AL-HOL CAMP, SYRIA: The women say it was misguided approach, naivety, a search for something to believe in or youthful rebellion. Whatever it was, it led them to travel across the world to join Daesh.
Now after the fall of the last stronghold of the group’s “caliphate,” they say they regret it and want to come home.
The Associated Press interviewed four foreign women who joined the caliphate and are now among tens of thousands of Daesh family members, mostly women and children, crammed into squalid camps in northern Syria overseen by the US-backed Kurdish-led forces who spearheaded the fight against the extremist group.
Many in the camps remain die-hard supporters of Daesh. Women in general were often active participants in Daesh’s rule. Some joined women’s branches of the “Hisba,” the religious police who brutally enforced the group’s laws. Others helped recruit more foreigners. Freed Yazidi women have spoken of cruelties inflicted by female members of the group.
Within the fences of Al-Hol camp, Daesh supporters have tried to recreate the caliphate as much as possible. Some women have re-formed the Hisba to keep camp residents in line, according to officers from the Kurdish-led Syrian Democratic Forces guarding the camp. While the AP was there, women in all-covering black robes and veils known as niqab tried to intimidate anyone speaking to journalists; children threw stones at visitors, calling them “dogs” and “infidels.”
The four women interviewed by the AP said joining Daesh was a disastrous mistake. The Kurdish-led Syrian Democratic Forces gave the AP access to speak to the women at two camps under their administration.
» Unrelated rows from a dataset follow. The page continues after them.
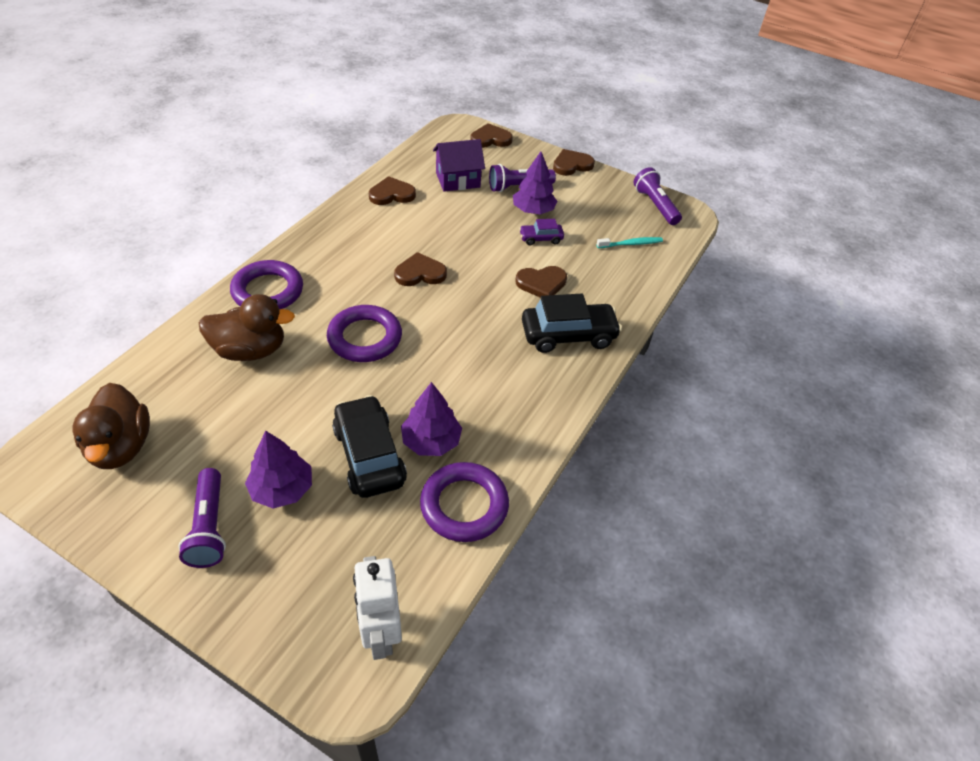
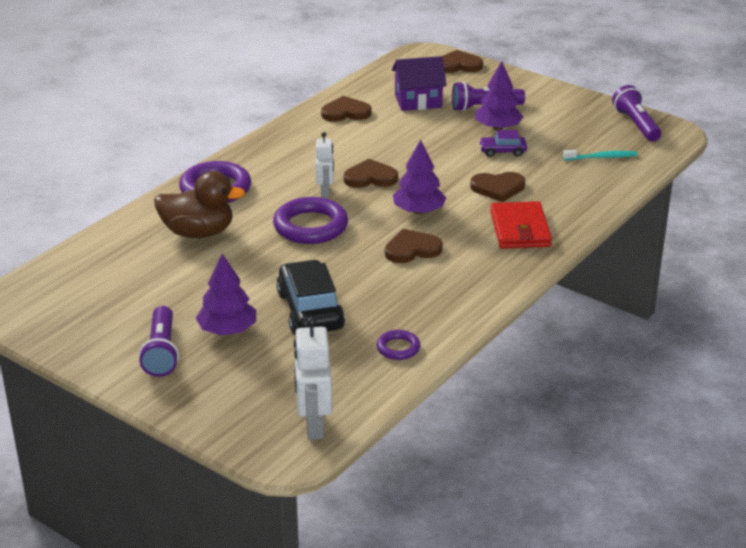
camera: 10 degrees right, 15 degrees down
(121, 446) = (80, 296): brown duck -> none
(377, 292) = (325, 192): none -> white robot
(431, 441) = (370, 303): purple tree -> purple tree (419, 211)
(464, 505) = (398, 348): purple ring -> purple ring, size x0.52
(568, 335) = (520, 229): black car -> red wallet
(571, 165) = (547, 88): brown heart -> brown heart (412, 249)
“How could I have been so stupid, and so blind?” said Kimberly Polman, a 46-year-old Canadian woman who surrendered herself to the SDF earlier this year.
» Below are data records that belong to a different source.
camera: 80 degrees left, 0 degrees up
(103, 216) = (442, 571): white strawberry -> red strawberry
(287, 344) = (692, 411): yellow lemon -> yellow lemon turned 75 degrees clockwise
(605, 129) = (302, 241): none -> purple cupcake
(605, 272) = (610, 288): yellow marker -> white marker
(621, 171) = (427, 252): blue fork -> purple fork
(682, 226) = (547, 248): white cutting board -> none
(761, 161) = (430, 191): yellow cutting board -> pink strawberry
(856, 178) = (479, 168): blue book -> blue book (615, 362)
The women insisted they had not been active Daesh members and had no role in its atrocities, and they all said their husbands were not fighters for Daesh. Those denials and much in their accounts could not be independently confirmed. The interviews took place with Kurdish security guards in the room. To many, their expressions of regret likely ring hollow, self-serving or irrelevant. Traveling to the caliphate, the women joined a group whose horrific atrocities were well known, including sex enslavement of Yazidi women, mass killings of civilians and grotesque punishments of rule-breakers.
Their pleas to return home point to the thorny question of what to do with the men and women who joined the caliphate and their children. Governments around the world are reluctant to take back their nationals.
The SDF complains it is being forced to shoulder the burden of dealing with them.
Al-Hol is home to 73,000 people who streamed out of Daesh’s last pockets, including the village of Baghouz, the final site to fall to the SDF in March. Nearly the entire population of the camp is women or children, since most men were taken for screening by the SDF to determine if they were fighters.